Exercise -
Word for word, reproduce the records, keeping none of the pictures.

Data for the task -
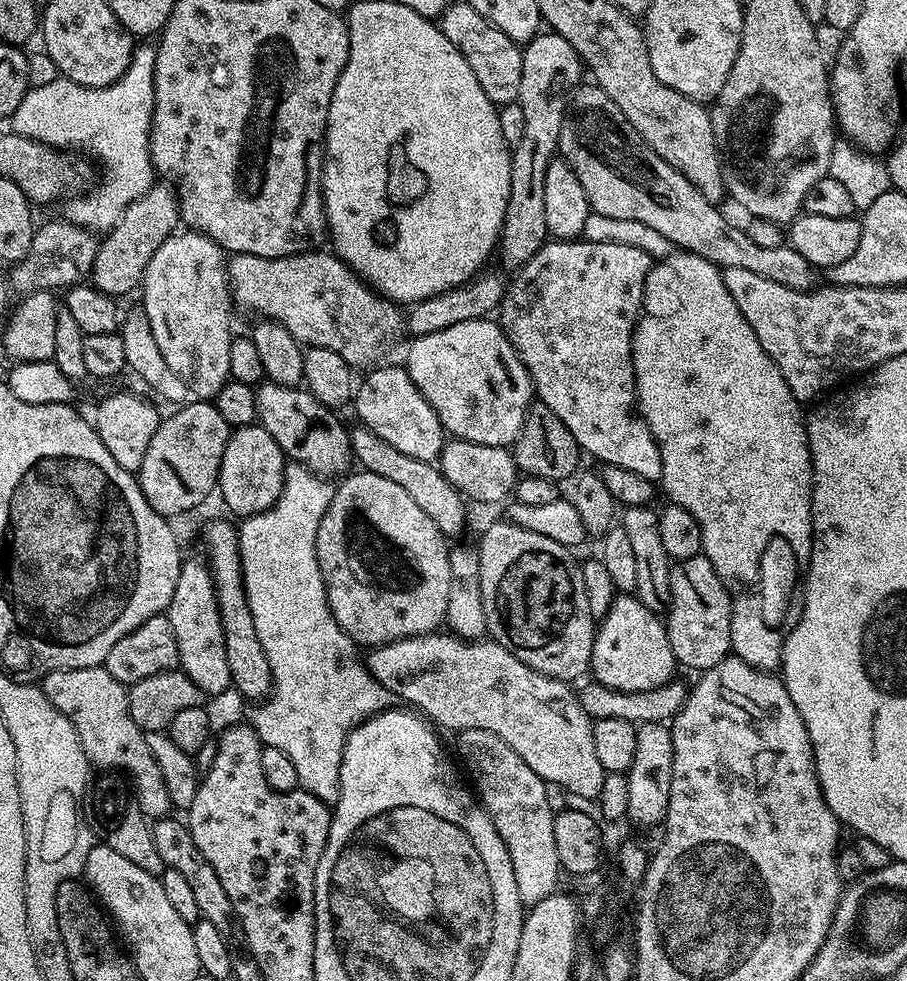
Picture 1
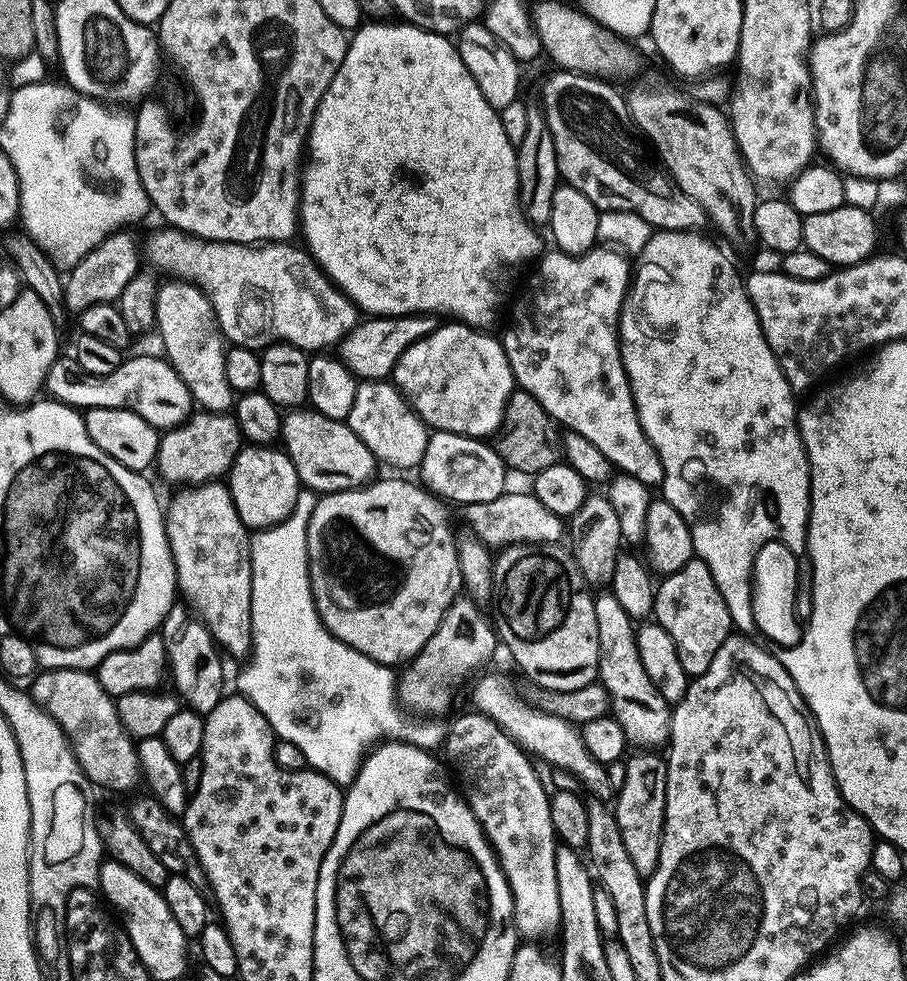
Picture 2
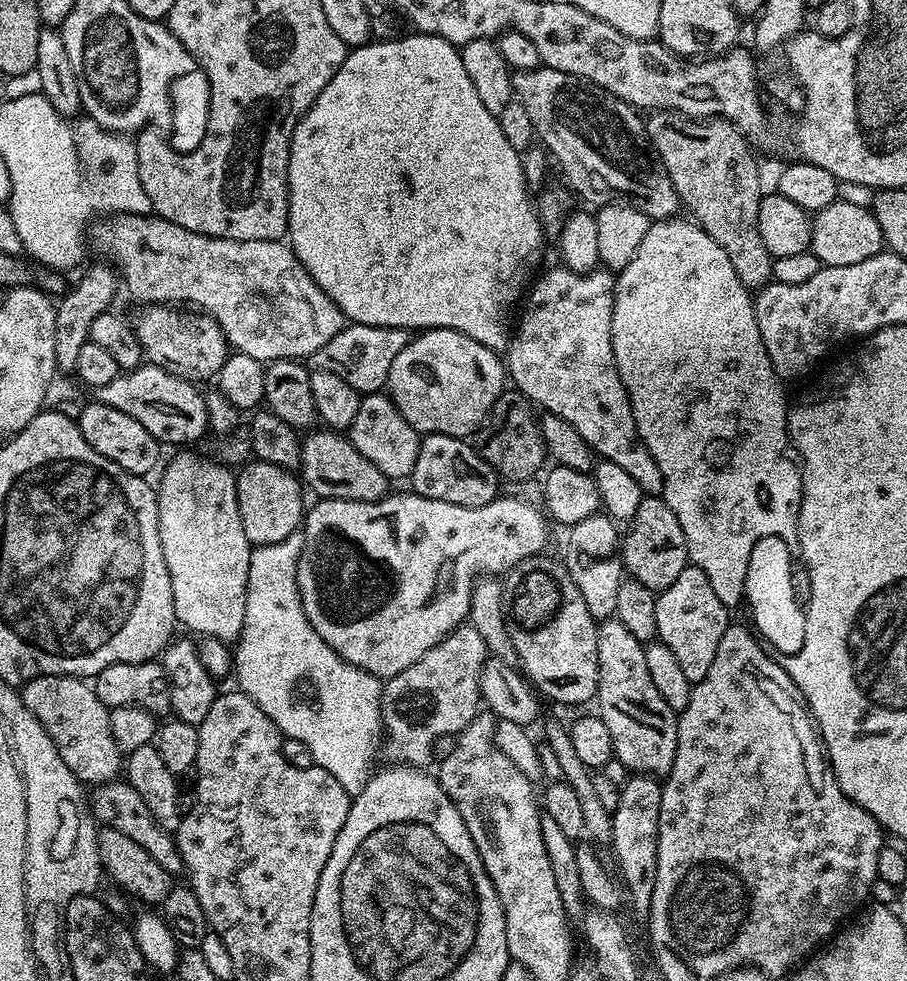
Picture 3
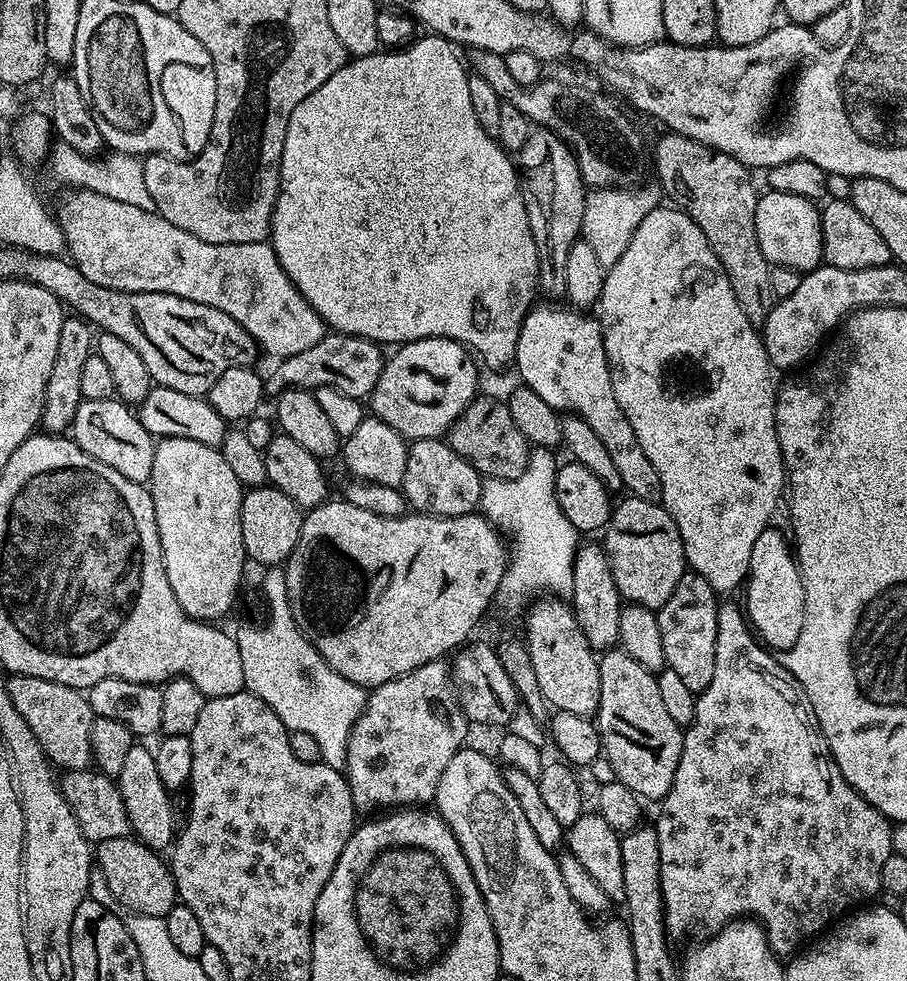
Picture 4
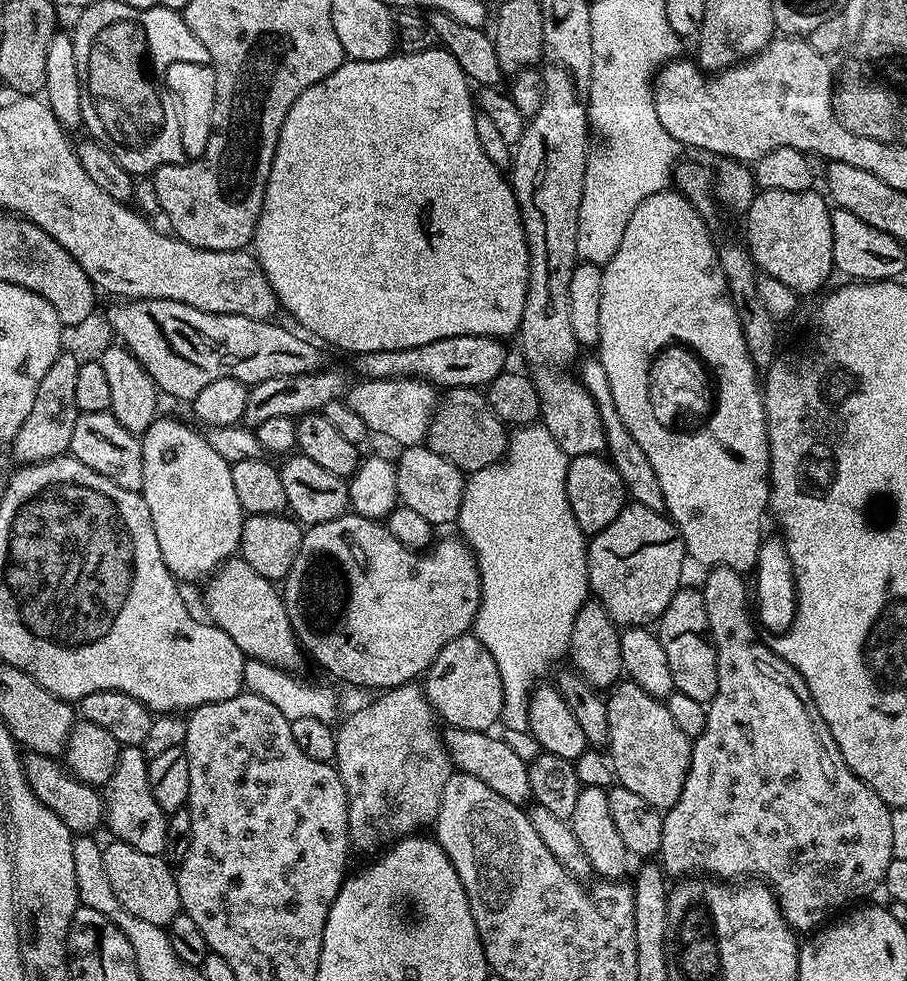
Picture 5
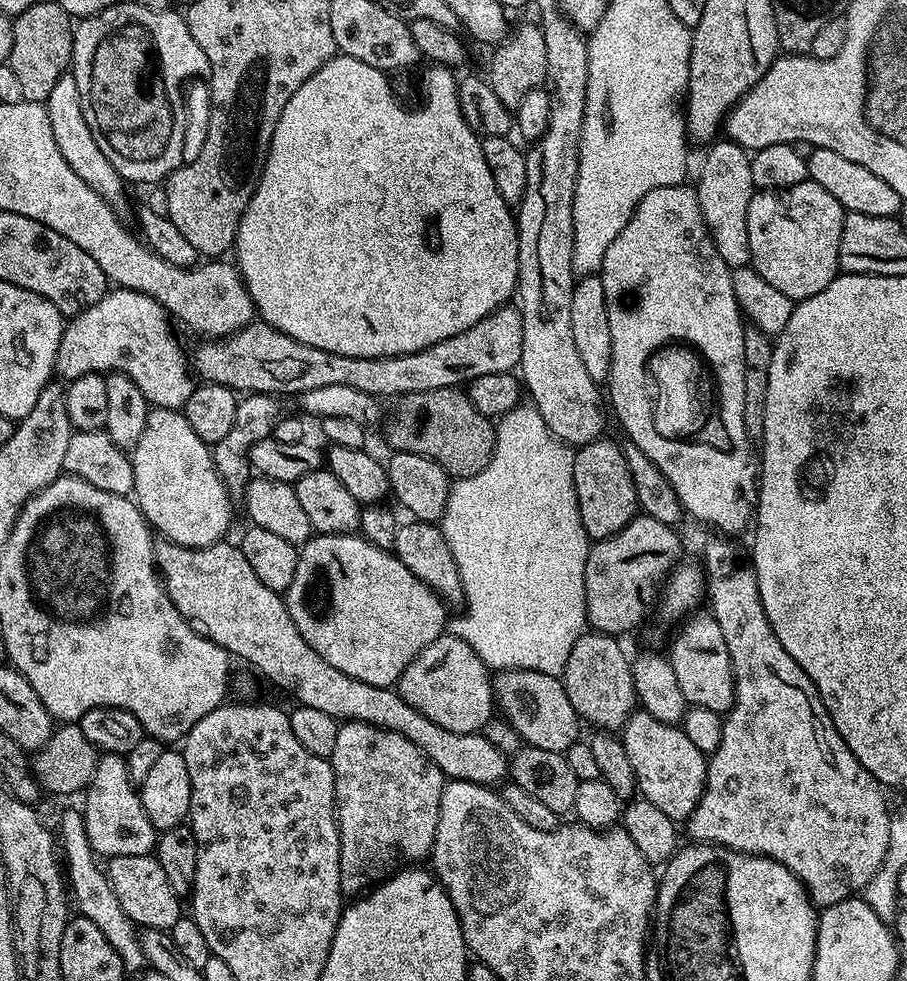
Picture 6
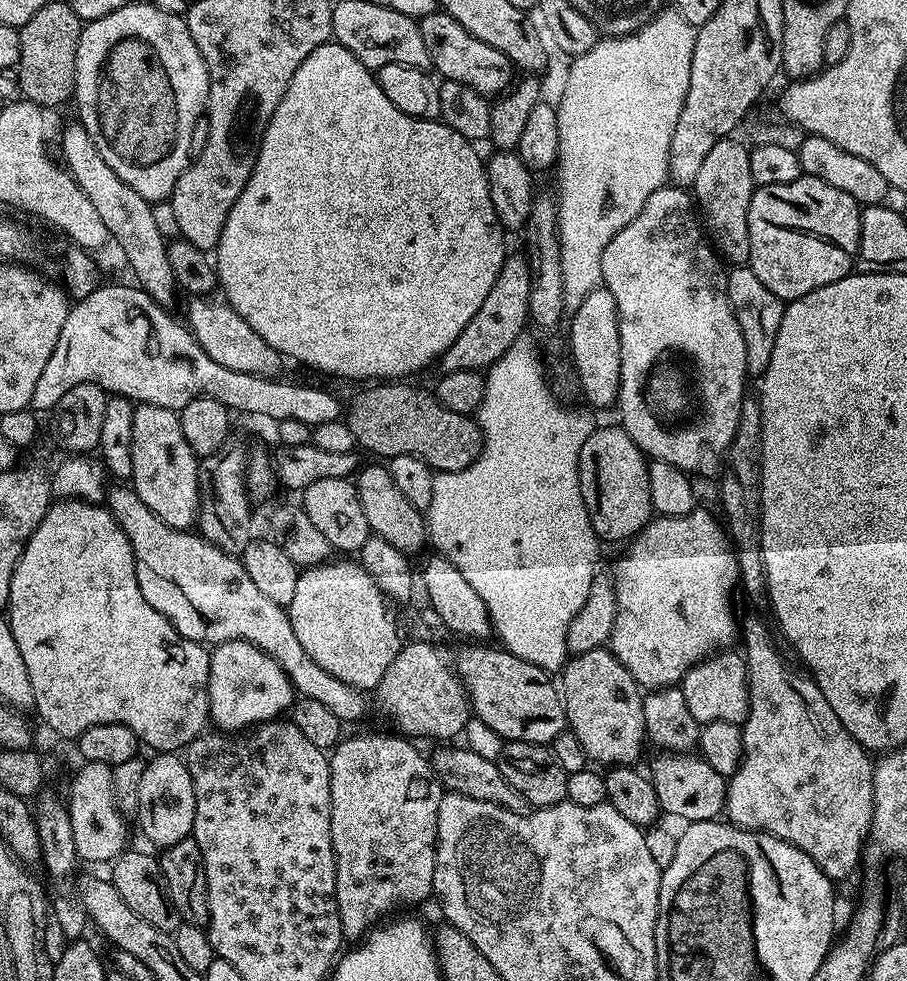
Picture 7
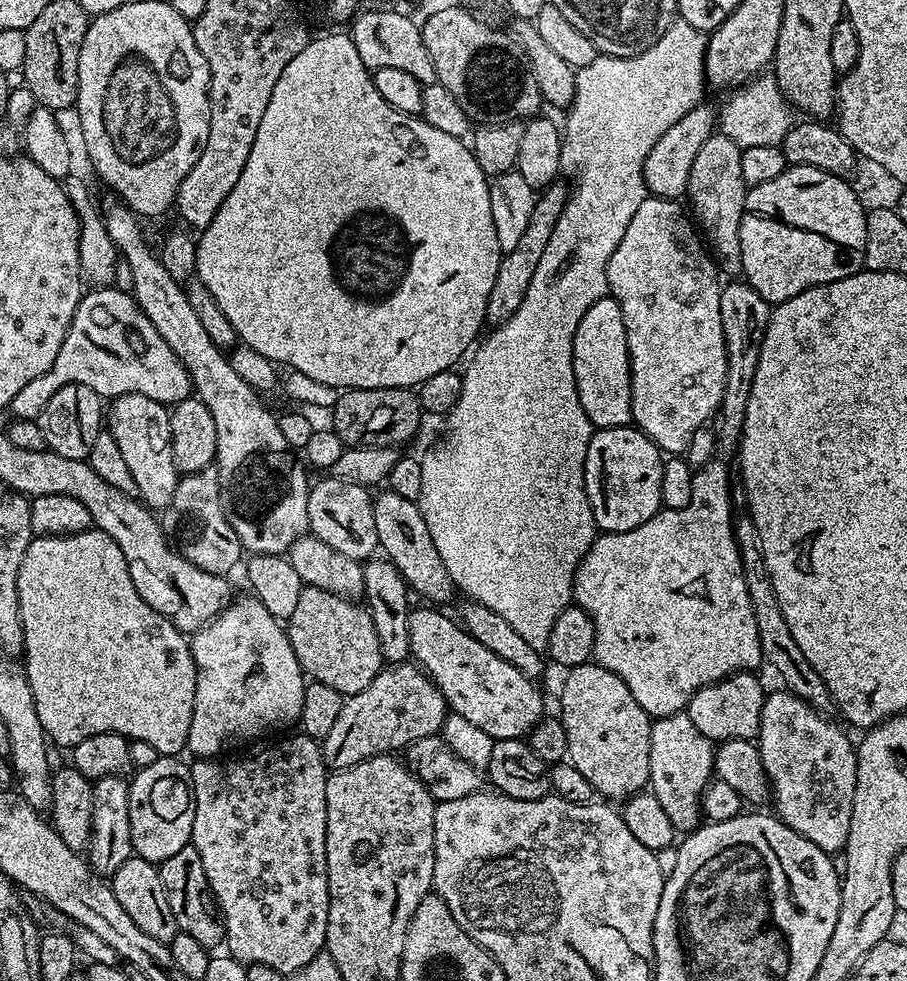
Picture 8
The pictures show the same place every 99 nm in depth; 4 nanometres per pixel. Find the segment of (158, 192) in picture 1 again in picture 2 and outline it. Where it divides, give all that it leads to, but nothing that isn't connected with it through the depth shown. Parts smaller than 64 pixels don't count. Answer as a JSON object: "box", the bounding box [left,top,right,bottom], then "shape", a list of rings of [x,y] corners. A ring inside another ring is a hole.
{"box":[64,231,142,314],"shape":[[[131,231],[111,232],[101,244],[90,250],[90,254],[86,254],[86,258],[82,258],[82,262],[78,262],[67,273],[64,281],[64,304],[69,313],[79,314],[86,310],[86,306],[119,301],[122,290],[126,290],[126,286],[137,279],[139,272],[136,271],[140,268],[142,248],[141,245],[140,248],[136,245],[135,238],[128,232]]]}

Your solution -
Picture 1
Picture 2
Picture 3
Picture 4
Picture 5
Picture 6
Picture 7
Picture 8
The pictures show the same place every 99 nm in depth; 4 nanometres per pixel. Find the segment of (158, 192) in picture 1 again in picture 2 and outline it. Where it divides, give all that it leads to, but nothing that isn't connected with it through the depth shown. Parts smaller than 64 pixels don't count. Answer as a JSON object: "box", the bounding box [left,top,right,bottom], then "shape", a list of rings of [x,y] corners. A ring inside another ring is a hole.
{"box":[64,231,142,314],"shape":[[[131,231],[111,232],[101,244],[90,250],[90,254],[86,254],[86,258],[82,258],[82,262],[78,262],[67,273],[64,281],[64,304],[69,313],[79,314],[86,310],[86,306],[119,301],[122,290],[126,290],[126,286],[137,279],[139,272],[136,271],[140,268],[142,248],[141,245],[140,248],[136,245],[135,238],[128,232]]]}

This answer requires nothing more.